UnCapped: What's the name of the bar?

Loyal: It's called Pop's Blue Moon. It was Pop's when we bought it. We added the Blue Moon to personalize it. A lot of our friends and family wanted to call it Pop's because it was this old Italian bar, and then all the old Italians wanted to call it Blue Moon because they thought it was cool that it finally changed names.

UnCapped: It's a "choose your own adventure" name.

Loyal: It was like an old World War II veteran hangout when we got there — guys that would go home in time for Jeopardy. It was so cool. I could write a book about the stories I heard at that bar from that generation. Within five years of me being there, they were all gone. It was really a chance to hear firsthand a lot of awesome stories about things that happened in that bar and on that street and in that neighborhood.

There's a flag that hangs in the bar that has about a hundred names on it, and they are all people from the neighborhood that went away to the war, and a lot of them didn't come back. It was a real dose of reality on the wall. There were three kids on our block alone that went off to war and didn't come back.

It's a really neat experience to be in a community bar like that, that was always known for being a little bit progressive. You just feel like you're in the right place.

People have always done things differently there. There was music when a lot of places didn't have music, there was inclusivity when a lot of places weren't inclusive ... it made sense that we ended up there.

I've booked over 4,000 concerts since then. We booked five nights a week of local music and touring bands for many years there. I opened up a bigger concert venue called 2720 Cherokee. It was a 600-capacity music venue in a 20,000-square-foot space — that was most of my thirties.

A few years ago, I decided to take a break from alcohol, mostly as a social experiment and to make new business partners and friends.

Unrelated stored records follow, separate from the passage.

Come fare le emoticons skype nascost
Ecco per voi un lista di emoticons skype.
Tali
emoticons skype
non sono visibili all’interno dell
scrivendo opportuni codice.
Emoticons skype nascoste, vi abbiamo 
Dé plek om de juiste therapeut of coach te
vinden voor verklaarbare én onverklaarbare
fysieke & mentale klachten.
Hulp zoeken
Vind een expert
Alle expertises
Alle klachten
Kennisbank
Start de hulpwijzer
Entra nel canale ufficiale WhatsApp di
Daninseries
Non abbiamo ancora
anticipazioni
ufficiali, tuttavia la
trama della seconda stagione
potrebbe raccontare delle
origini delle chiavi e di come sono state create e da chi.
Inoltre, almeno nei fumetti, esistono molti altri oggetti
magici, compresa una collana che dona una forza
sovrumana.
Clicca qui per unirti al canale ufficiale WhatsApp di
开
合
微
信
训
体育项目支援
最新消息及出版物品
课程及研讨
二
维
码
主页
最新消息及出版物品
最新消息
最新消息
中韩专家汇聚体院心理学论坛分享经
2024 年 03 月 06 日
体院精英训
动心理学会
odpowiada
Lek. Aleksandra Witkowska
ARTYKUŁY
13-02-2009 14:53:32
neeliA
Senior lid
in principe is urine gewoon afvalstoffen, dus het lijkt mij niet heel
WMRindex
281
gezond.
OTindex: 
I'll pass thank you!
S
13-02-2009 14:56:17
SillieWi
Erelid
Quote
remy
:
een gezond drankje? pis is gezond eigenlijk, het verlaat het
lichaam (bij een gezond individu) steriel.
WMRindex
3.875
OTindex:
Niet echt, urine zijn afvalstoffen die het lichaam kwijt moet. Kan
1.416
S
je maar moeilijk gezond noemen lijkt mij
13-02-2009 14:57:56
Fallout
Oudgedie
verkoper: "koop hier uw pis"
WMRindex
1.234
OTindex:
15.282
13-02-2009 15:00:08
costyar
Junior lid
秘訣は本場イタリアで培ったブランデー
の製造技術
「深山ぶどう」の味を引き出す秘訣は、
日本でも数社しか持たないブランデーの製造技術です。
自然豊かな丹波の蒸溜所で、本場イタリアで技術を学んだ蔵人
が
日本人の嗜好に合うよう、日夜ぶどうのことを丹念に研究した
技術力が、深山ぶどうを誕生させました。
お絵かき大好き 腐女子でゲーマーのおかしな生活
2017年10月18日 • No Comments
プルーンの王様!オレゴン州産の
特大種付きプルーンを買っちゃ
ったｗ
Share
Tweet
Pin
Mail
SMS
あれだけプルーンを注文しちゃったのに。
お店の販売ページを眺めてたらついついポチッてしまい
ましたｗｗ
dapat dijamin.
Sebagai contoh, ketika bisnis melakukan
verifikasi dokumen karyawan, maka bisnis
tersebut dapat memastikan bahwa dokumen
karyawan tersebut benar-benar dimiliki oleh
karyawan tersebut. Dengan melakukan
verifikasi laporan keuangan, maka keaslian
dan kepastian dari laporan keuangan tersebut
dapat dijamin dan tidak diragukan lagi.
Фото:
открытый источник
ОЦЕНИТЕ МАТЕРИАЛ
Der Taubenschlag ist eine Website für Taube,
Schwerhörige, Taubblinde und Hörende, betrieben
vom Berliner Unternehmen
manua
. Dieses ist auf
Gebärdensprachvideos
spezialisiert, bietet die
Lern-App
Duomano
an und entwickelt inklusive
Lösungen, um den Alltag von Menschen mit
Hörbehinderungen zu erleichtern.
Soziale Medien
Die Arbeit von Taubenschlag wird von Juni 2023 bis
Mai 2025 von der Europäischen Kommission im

I'd been in the bar industry for almost 20 years, and I was just kind of worn out from alcohol and depending on alcohol sales for all of my events. "Was it a success tonight?" "I don't know; did people drink enough?" It just kind of started to wear on me a little bit, on my soul.

I was looking for something else that would keep me in the live music business, keep me in the bars, keep me around my friends and the community, but give me a new energy. I really didn't know what it was gonna be. I just wanted something other than alcohol. It could've been a clothing line or some food item. I stumbled onto a non-alcoholic beer maker that was launching out of St. Louis, and I was like, I wouldn't drink that, but other people would probably love it if it tasted good. This was five years ago almost. In that time, NA craft beer has exploded as an industry all over the world.

That really inspired me to move into the cannabis space. Like, if people are gonna drink beer without alcohol, just imagine if you put a little CBD in it, or a little THC.